Art Books...Sort Of
I read Ms. Hannah Is Bananas! by Dan Gutman as part of my continuing survey of books for readers in the lower grades. Oddly enough, though this book is part of a series, My Weird School I wasn't actually able to find reviews of it. Promotional material but not reviews. Whatever that means.
I thought this was a well-intentioned book. It exposes kids to terms like modern art, performance art, and kinetic sculptures. If I were the mom of young children, I'd definitely be bringing this book home from the library for them.
However, like so many kids' books, it's written in the first person. And, personally, I find that a lot of these first person narrators sound alike, with somewhat forced humor developed around the idea that adults are weird. Even though that is the case, the sameness of all these books means that not much stands out in the field.
I can't tell whether or not Girl With a Pearl Earring by Tracy Chevalier was written as a Young Adult book, but the Young Adult Library Services Association named it a best book for 2001 so that justifies me writing about it here. I just finished it this morning. It qualifies as an art book as far as I'm concerned not just because it claims to be about Vermeer's maid, but because that maid could talk intelligently about the art she saw in Vermeer's studio. At least to this ignorant reader it sounded as if she did. The period detail in this book is marvelous. Not because I know all about the period and can assure you that it's authentic but because the writing is so good that I didn't feel that I was reading a historical novel. I didn't feel that a lot of historical research was being stuffied down my throat. I very much liked Griet, the main character, and I like how her life turned out. This is a strong young woman who did what was best for herself.
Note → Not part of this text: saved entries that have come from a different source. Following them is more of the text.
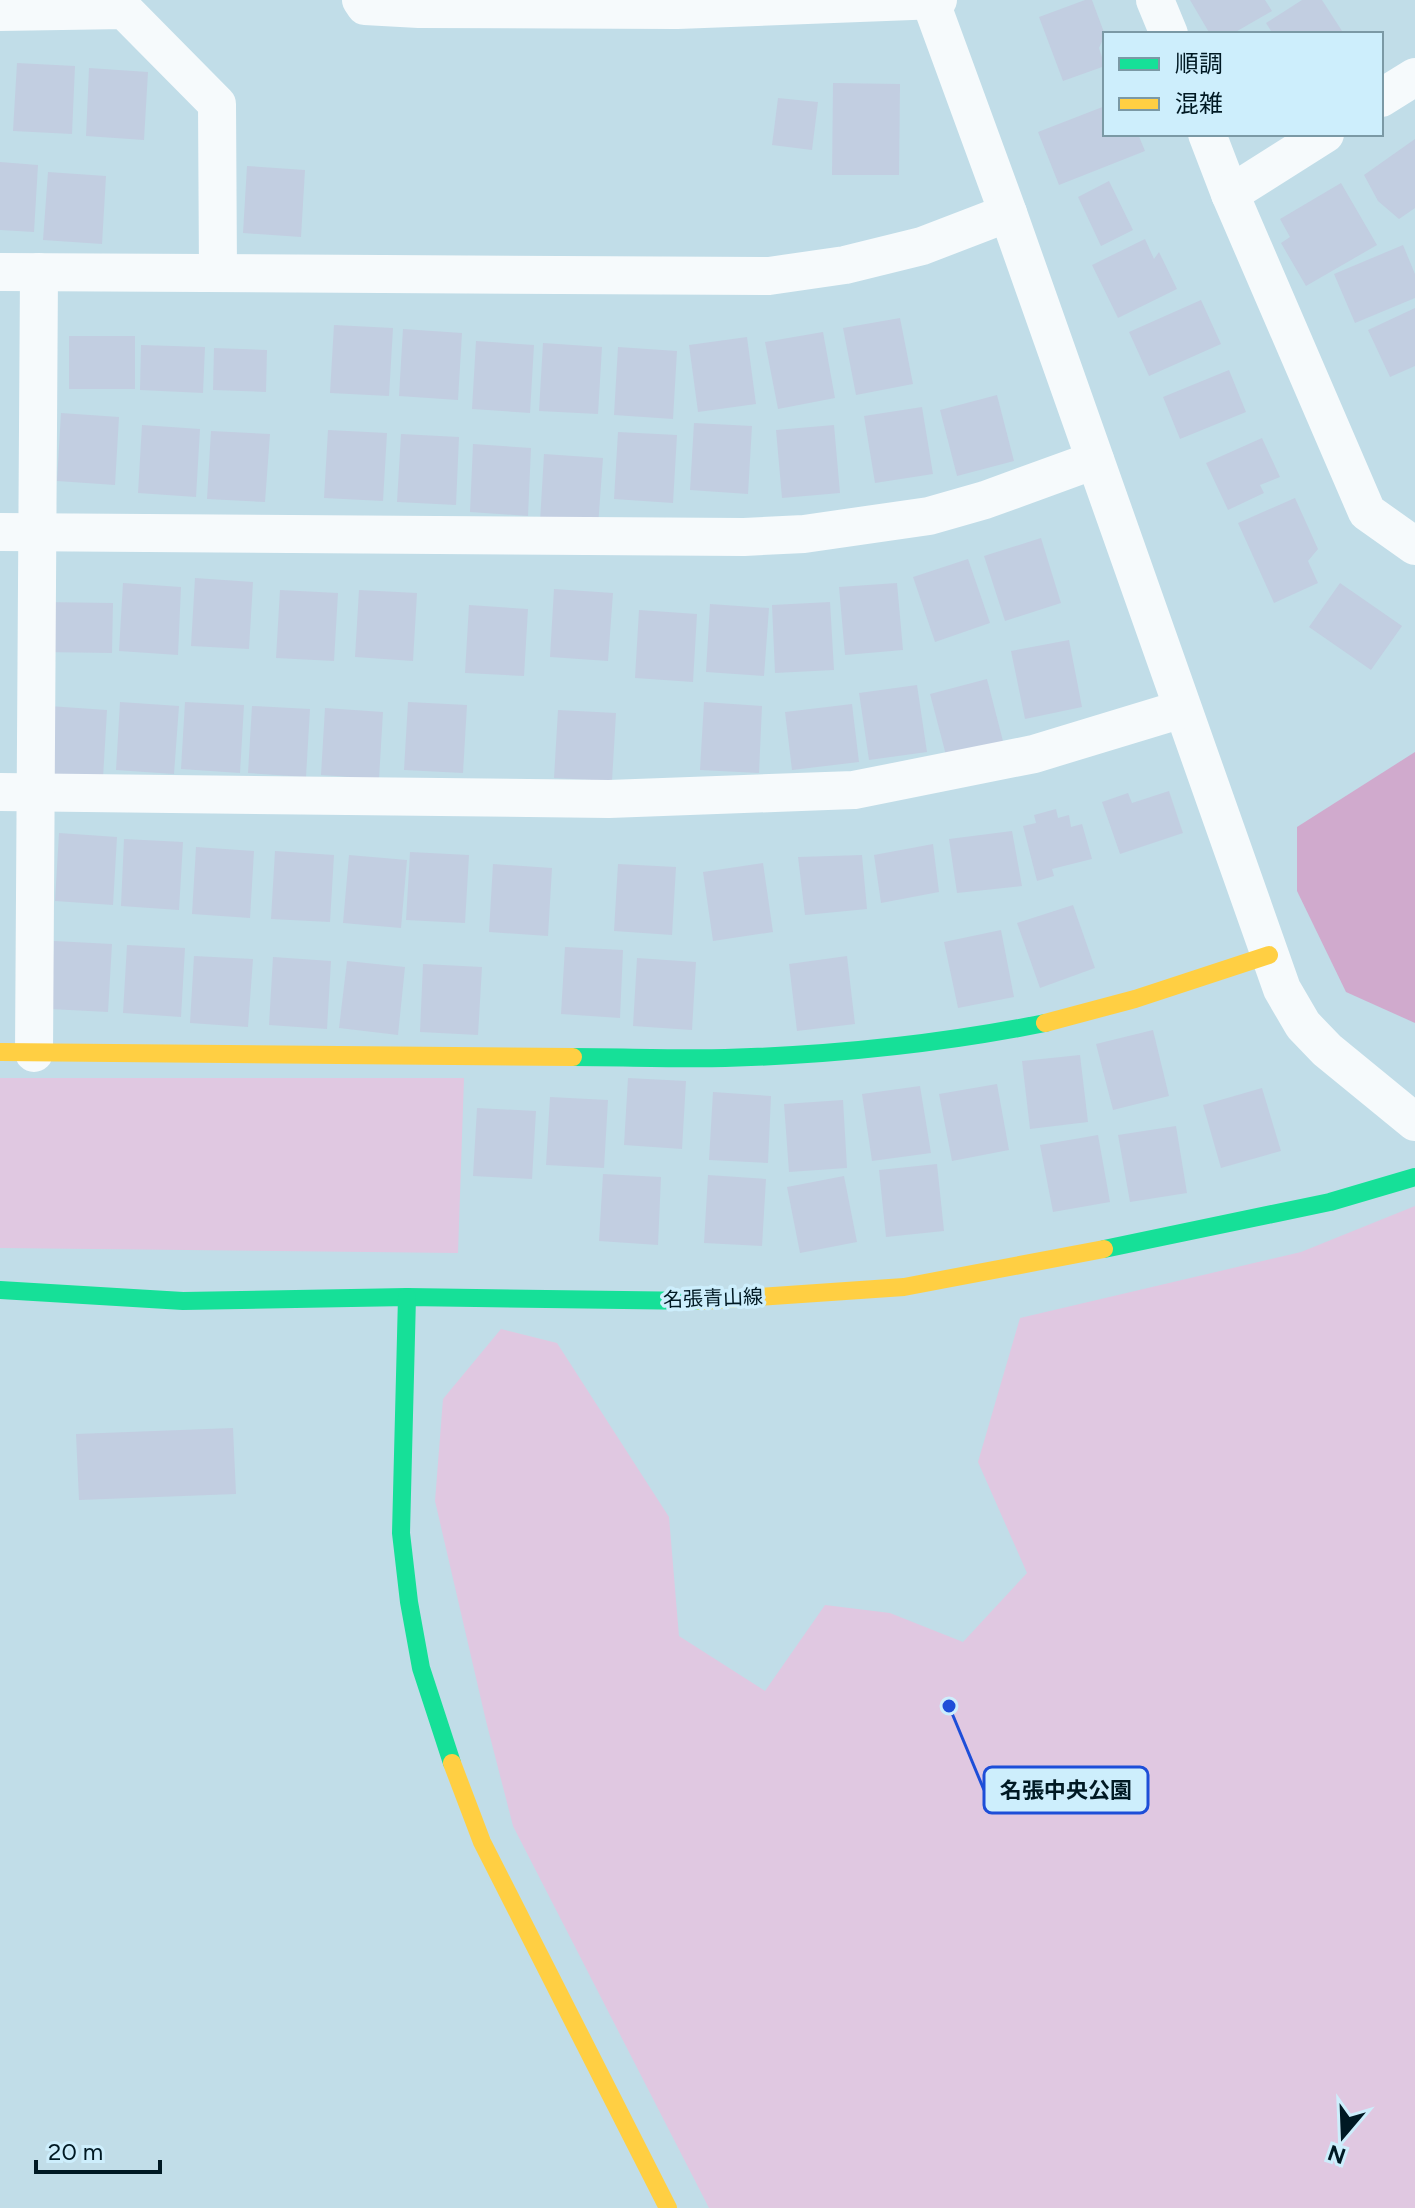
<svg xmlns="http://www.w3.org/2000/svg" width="1415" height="2208" viewBox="0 0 1415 2208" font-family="Figtree,'Noto Sans JP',sans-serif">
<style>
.green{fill:#e0c8e1}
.forest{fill:#d0aacd}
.building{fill:#c2cee1}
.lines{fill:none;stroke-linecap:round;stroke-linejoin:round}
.street{stroke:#f6fafc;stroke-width:38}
.fast{stroke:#16e098;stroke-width:18}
.slow{stroke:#ffcf43;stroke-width:18}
.labels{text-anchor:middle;stroke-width:7;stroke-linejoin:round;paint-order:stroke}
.street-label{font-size:20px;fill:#001923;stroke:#cdeefc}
.leader{fill:none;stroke:#1d4ed8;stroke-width:3}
.callout-dot{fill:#1d4ed8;stroke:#cdeefc;stroke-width:3}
.callout{fill:#cdeefc;stroke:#1d4ed8;stroke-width:3}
.callout-label{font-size:22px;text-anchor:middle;font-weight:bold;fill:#001923}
</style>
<rect width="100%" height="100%" fill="#c1dde8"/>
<g class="green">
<path d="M0 1078H464L458 1253 0 1248Z"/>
<path d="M1415 1206V2208H709L513 1826 486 1721 435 1501 443 1399 501 1329 557 1343 669 1517 679 1636 765 1691 825 1605 890 1613 963 1642 1027 1573 978 1462 1020 1318 1301 1252Z"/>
</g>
<path class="forest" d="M1415 752V1023L1346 992 1297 891V827Z"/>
<g class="building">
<path d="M1085 0H1092L1105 35 1099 48 1105 66 1063 81 1039 17Z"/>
<path d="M1190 0H1265L1272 11 1232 34H1210Z"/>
<path d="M1302 0H1322L1344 34H1273L1266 23Z"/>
<path d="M17 63 75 66 72 134 13 131Z"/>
<path d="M89 68 148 72 144 140 86 136Z"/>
<path d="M833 83 900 84 899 175H832Z"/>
<path d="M778 98 818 102 812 150 772 145Z"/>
<path d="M1105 106V134H1138L1145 151 1059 185 1038 132Z"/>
<path d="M1415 139V208L1399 219 1378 201 1364 175Z"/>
<path d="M0 162 38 165 34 232 0 230Z"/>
<path d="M247 166 305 170 301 237 243 233Z"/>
<path d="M48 172 106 176 102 244 43 240Z"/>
<path d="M1109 181 1133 230 1101 246 1078 197Z"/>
<path d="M1341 183 1377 245 1306 286 1281 243 1290 237 1280 219Z"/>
<path d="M1145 239 1154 259 1159 252 1177 289 1118 318 1092 265Z"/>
<path d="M1403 245 1415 274V298L1355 323 1334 274Z"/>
<path d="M1201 300 1221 344 1149 376 1129 332Z"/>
<path d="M1415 308V366L1390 377 1368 330Z"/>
<path d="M900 318 913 384 856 395 843 328Z"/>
<path d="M334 325 393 328 389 396 330 393Z"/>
<path d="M403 329 462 333 458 400 399 396Z"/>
<path d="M823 332 835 398 778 409 765 342Z"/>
<rect x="69" y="336" width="66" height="53"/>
<path d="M747 337 756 404 698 412 689 345Z"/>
<path d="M476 341 534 345 530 413 472 409Z"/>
<path d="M543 343 602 347 598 414 539 411Z"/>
<path d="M141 345 205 347 203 393 140 390Z"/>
<path d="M618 347 677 351 673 419 614 415Z"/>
<path d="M214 348 267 350 266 392 213 390Z"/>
<path d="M1229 370 1246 412 1180 439 1163 397Z"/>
<path d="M997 395 1014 461 957 476 940 410Z"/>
<path d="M922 407 933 474 875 483 864 416Z"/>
<path d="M61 413 119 417 115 485 57 481Z"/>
<path d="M694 423 752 426 748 494 690 490Z"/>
<path d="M142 425 200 429 196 497 138 493Z"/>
<path d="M834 425 840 493 782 498 776 430Z"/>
<path d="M328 430 387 433 383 501 324 498Z"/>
<path d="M211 431 270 434 265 502 207 499Z"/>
<path d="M618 432 677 435 673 503 614 499Z"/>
<path d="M401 434 459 437 456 505 397 502Z"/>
<path d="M1262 438 1280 477 1260 485 1264 493 1228 510 1206 463Z"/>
<path d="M473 444 531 448 528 516 470 512Z"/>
<path d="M544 454 603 458 598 526 540 522Z"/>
<path d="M1295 498 1318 549 1308 561 1318 583 1274 603 1238 523Z"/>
<path d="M1041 538 1061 603 1005 621 984 556Z"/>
<path d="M968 559 990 623 935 642 913 577Z"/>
<path d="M195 578 253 582 249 649 191 646Z"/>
<path d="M123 583 181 587 178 655 119 651Z"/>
<path d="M897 583 903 650 845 655 839 587Z"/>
<path d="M1340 583 1402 626 1371 670 1309 627Z"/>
<path d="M554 589 613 593 608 661 550 657Z"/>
<path d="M280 590 338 593 334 661 276 658Z"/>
<path d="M359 590 417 593 413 661 355 657Z"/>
<path d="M41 602 113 603 112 653 40 652Z"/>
<path d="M830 602 834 670 775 673 772 605Z"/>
<path d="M710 604 769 608 764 676 706 672Z"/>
<path d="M469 605 528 609 524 676 465 673Z"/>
<path d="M639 610 697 614 693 682 635 678Z"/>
<path d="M1069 640 1082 707 1025 719 1011 651Z"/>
<path d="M987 679 1004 745 947 759 930 694Z"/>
<path d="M917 685 927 752 869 760 859 693Z"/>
<path d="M120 702 179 706 174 774 116 770Z"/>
<path d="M185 702 244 705 240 773 181 769Z"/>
<path d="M408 702 467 705 463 773 404 770Z"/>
<path d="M704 702 762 706 759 773 700 770Z"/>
<path d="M852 704 859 762 792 770 785 712Z"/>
<path d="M49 706 107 710 103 778 45 774Z"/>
<path d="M252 706 310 709 306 777 248 773Z"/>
<path d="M325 708 383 712 379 779 321 775Z"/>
<path d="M558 710 616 713 612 781 554 778Z"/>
<path d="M1169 791 1183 833 1120 854 1102 802 1128 793 1132 803Z"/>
<path d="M1056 809 1058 818 1069 815 1071 827 1082 824 1092 859 1052 869 1054 876 1037 881 1023 826 1036 823 1034 815Z"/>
<path d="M1012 831 1022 886 957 893 949 839Z"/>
<path d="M59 833 117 837 113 905 55 901Z"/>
<path d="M124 839 183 842 179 910 121 906Z"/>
<path d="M933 844 939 892 881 903 874 855Z"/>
<path d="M196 847 254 851 250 918 192 914Z"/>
<path d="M275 851 334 855 330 922 271 919Z"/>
<path d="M410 852 469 855 465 923 406 920Z"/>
<path d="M349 855 407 860 401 928 343 923Z"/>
<path d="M862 855 867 909 805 915 798 857Z"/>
<path d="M763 863 773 932 713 941 703 872Z"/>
<path d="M493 864 552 868 548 936 489 932Z"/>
<path d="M618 864 676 867 672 935 614 931Z"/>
<path d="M1073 905 1095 968 1040 988 1017 923Z"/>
<path d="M1001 930 1014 997 958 1008 944 942Z"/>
<path d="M54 941 112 944 108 1012 50 1009Z"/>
<path d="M127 945 185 948 181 1017 123 1013Z"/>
<path d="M565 947 623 950 620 1018 561 1014Z"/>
<path d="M194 956 253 959 248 1027 190 1023Z"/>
<path d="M847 956 855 1024 797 1031 789 964Z"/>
<path d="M273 957 331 961 327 1029 269 1025Z"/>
<path d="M637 958 696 962 692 1030 633 1026Z"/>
<path d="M347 961 405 967 398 1035 339 1028Z"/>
<path d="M423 964 482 967 478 1035 420 1032Z"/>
<path d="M1153 1030 1169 1096 1113 1110 1096 1044Z"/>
<path d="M1080 1055 1088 1122 1030 1129 1022 1061Z"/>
<path d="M628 1078 686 1081 682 1149 624 1145Z"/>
<path d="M997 1084 1009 1150 952 1161 939 1094Z"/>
<path d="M920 1086 931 1153 872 1161 862 1094Z"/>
<path d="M1262 1088 1281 1151 1221 1168 1203 1105Z"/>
<path d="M713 1092 771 1096 768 1163 709 1160Z"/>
<path d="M550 1097 608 1100 604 1168 546 1165Z"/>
<path d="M843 1100 847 1168 789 1172 784 1104Z"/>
<path d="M477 1108 536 1111 532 1179 473 1176Z"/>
<path d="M1176 1126 1187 1193 1130 1202 1118 1135Z"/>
<path d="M1098 1135 1110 1202 1053 1212 1040 1145Z"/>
<path d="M937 1164 944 1231 886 1237 879 1170Z"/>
<path d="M603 1174 661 1177 658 1245 599 1241Z"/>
<path d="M708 1175 766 1179 762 1246 704 1243Z"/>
<path d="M844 1176 857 1242 800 1253 787 1187Z"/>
<path d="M233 1428 236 1494 79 1500 76 1434Z"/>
</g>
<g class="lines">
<g class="street">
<path d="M361 0 365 6 419 9 677 10 938 0"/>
<path d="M930 0 1008 213 1282 989 1303 1025 1327 1050 1415 1122"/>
<path d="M1155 0 1169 34"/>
<path d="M0 12 124 10 217 104 218 272"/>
<path d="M1381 98 1415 77"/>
<path d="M1207 134 1230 194 1367 512 1415 546"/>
<path d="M1230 194 1325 134"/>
<path d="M0 272 769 276 845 265 922 246 1008 213"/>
<path d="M0 532 744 537 804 534 929 516 985 500 1095 460"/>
<path d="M0 792 609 799 854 790 1034 754 1182 709"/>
<path d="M34 1053 39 272"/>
</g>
<g class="fast">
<path d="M573 1057C623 1057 674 1059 725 1058 832 1055 940 1044 1045 1023"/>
<path d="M1104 1249 1330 1202 1415 1177"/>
<path d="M0 1290 183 1301 407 1297 700 1301"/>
<path d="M407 1297 401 1533 409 1602 421 1668 452 1763"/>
</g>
<g class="slow">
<path d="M1045 1023 1135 999 1269 955"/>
<path d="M0 1052 573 1057"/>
<path d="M700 1301 904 1287 1104 1249"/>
<path d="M452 1763 482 1842 668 2208"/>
</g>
</g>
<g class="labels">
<g class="street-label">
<text transform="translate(713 1298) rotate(-2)" y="7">名張青山線</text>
</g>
</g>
<path class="leader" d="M949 1706L984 1790"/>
<circle class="callout-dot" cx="949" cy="1706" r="8"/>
<rect class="callout" x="984" y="1767" width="164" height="46" rx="8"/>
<g class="callout-label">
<text x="1066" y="1798">名張中央公園</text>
</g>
<rect x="1103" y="32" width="280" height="104" fill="#cdeefc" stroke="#7b99a5" stroke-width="2"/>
<rect x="1119" y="58" width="40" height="12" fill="#16e098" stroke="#7b99a5" stroke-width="2"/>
<text x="1175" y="72" font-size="24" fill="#001923">順調</text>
<rect x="1119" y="98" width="40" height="12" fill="#ffcf43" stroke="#7b99a5" stroke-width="2"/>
<text x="1175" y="112" font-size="24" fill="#001923">混雑</text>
<g transform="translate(1343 2136) rotate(199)" stroke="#cdeefc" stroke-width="6" paint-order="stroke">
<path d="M0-6L14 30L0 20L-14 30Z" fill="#001923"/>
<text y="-12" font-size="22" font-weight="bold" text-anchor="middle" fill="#001923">N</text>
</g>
<path d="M36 2160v12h124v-12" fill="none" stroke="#001923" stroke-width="4"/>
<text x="48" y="2160" font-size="24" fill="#001923" stroke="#cdeefc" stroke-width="6" paint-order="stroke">20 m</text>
</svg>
So there, folks, I liked a book.
Today's Thoughts About Lizard Motel
Just today at Readerville someone asked "What is a problem novel?" I opened up Welcome to Lizard Motel to a passage I'd marked and what did I find but a description, quoting and paraphrasing Sheila Egoff> Feinberg says:
She defines the problem novel as a subgenre of the realistic adolescent novel: it tends to be narrower in focus, less rich in narrative scope, and at times feels "as if the writers had begun with the problem rather than the plot or characters." The problem novel is most often about a "child defined by the terminology of pain."
Feinberg gives characteristics of the novel, again paraphrasing Egoff, some of which are: an alienated protagonist hostile toward adults, often a first-person narrator, often told in the vernacular, dialogue predominates, settings often urban, parents are absent, either physically or emotionally.
I wish the book had an index so I could see if she talks more about the "problem novel" in other places. But it doesn't. So I'll just have to see what more she has to say about definitions, characteristics, significance, and on and on. I also wish that if this definition is bogus, her critics had picked her up on it and given a correct one. But to my knowledge, they didn't.